2 comments April 10th, 2006

SAP Winning the Middleware War vs Oracle?

SearchOracle.com discusses a recent Forrester report that claims SAP NetWeaver is winning the middleware battle against Oracle Fusion.  The logic isn’t fully revealed in the story, but the key seems to be more about the strength of those companies’ enterprise applications and solution partners than the technical merits of the middleware itself.  Forrester’s Ray Wang, co-author of the report, explains SAP’s advantage this way:

“A head start, a partner ecosystem and a customer base are pretty much key ingredients for success.”
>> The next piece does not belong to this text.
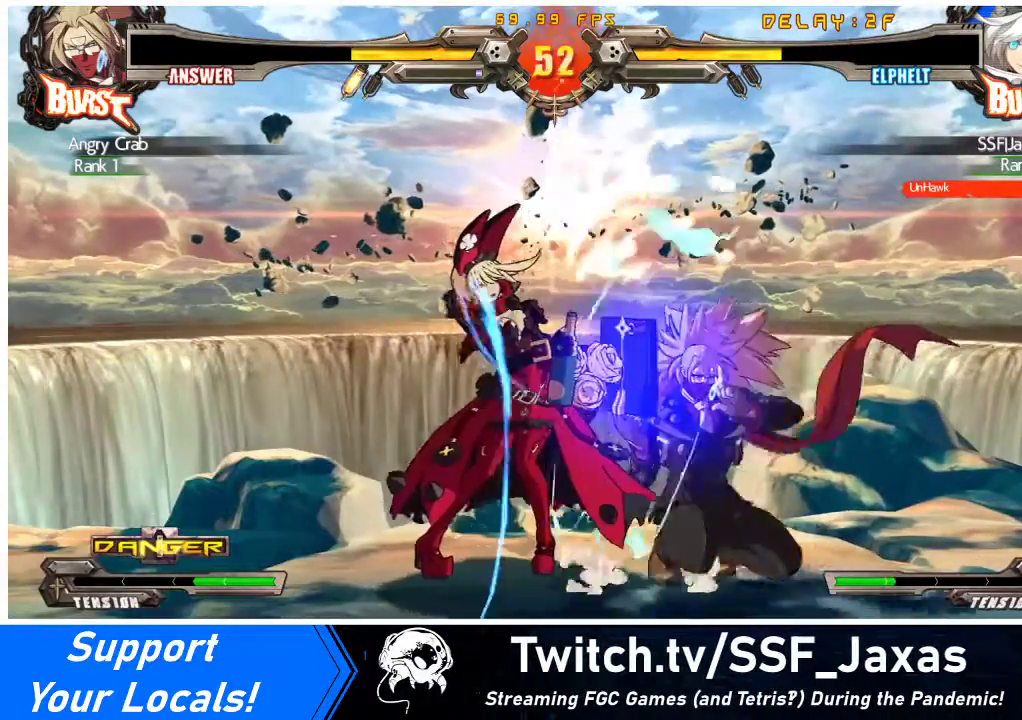
{"buttons": ["DPAD_DOWN"], "events": [[100, "TRIANGLE", "down"], [200, "DPAD_DOWN", "down"], [200, "TRIANGLE", "up"], [333, "R1", "down"], [500, "R1", "up"]]}
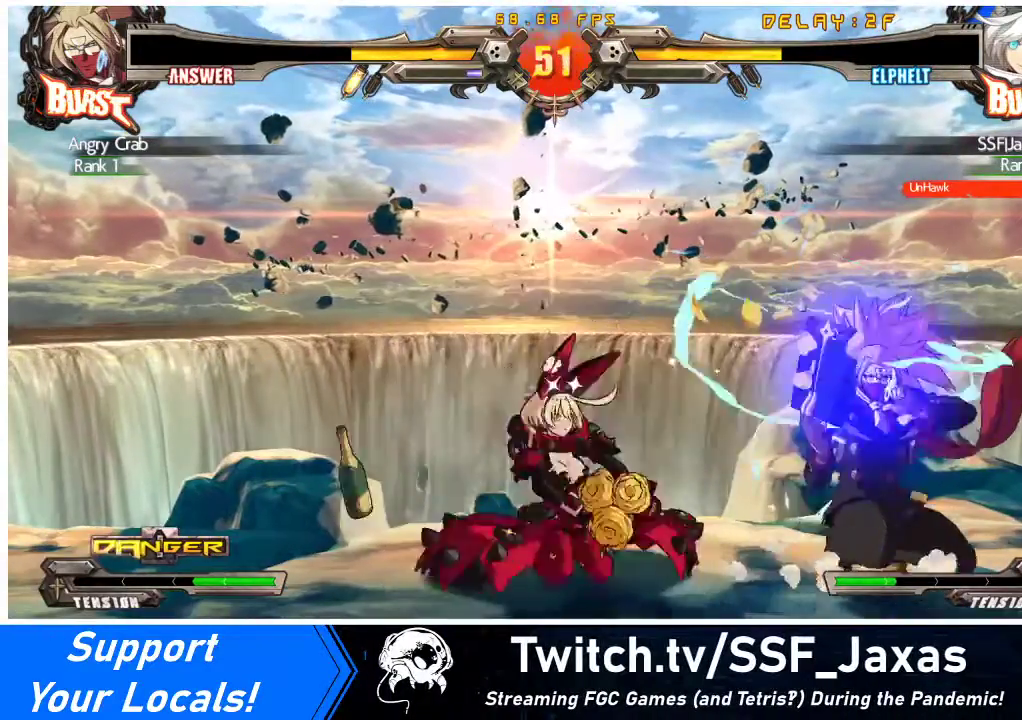
{"buttons": ["DPAD_DOWN"], "events": []}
In addition to the core apps themselves, BPM is one of three fronts where SAP and Oracle will be duking it out over middleware, the others being business intelligence and master data management.  But the report also says, as reported by SearchOracle, that

Oracle’s strong middleware platform and better support of open standards make it the right choice for customers who rely heavily on custom development in conjunction with packaged applications…

Hey, isn’t that what BPM is all about?  Go figure.

What struck me most was the implication that BPM at both companies is ultimately just an embellishment of their application story, just like workflow was in the 1990s.  In that context, Edwin K’s re-framing of BPM concepts as Oracle application extenders makes a lot more sense.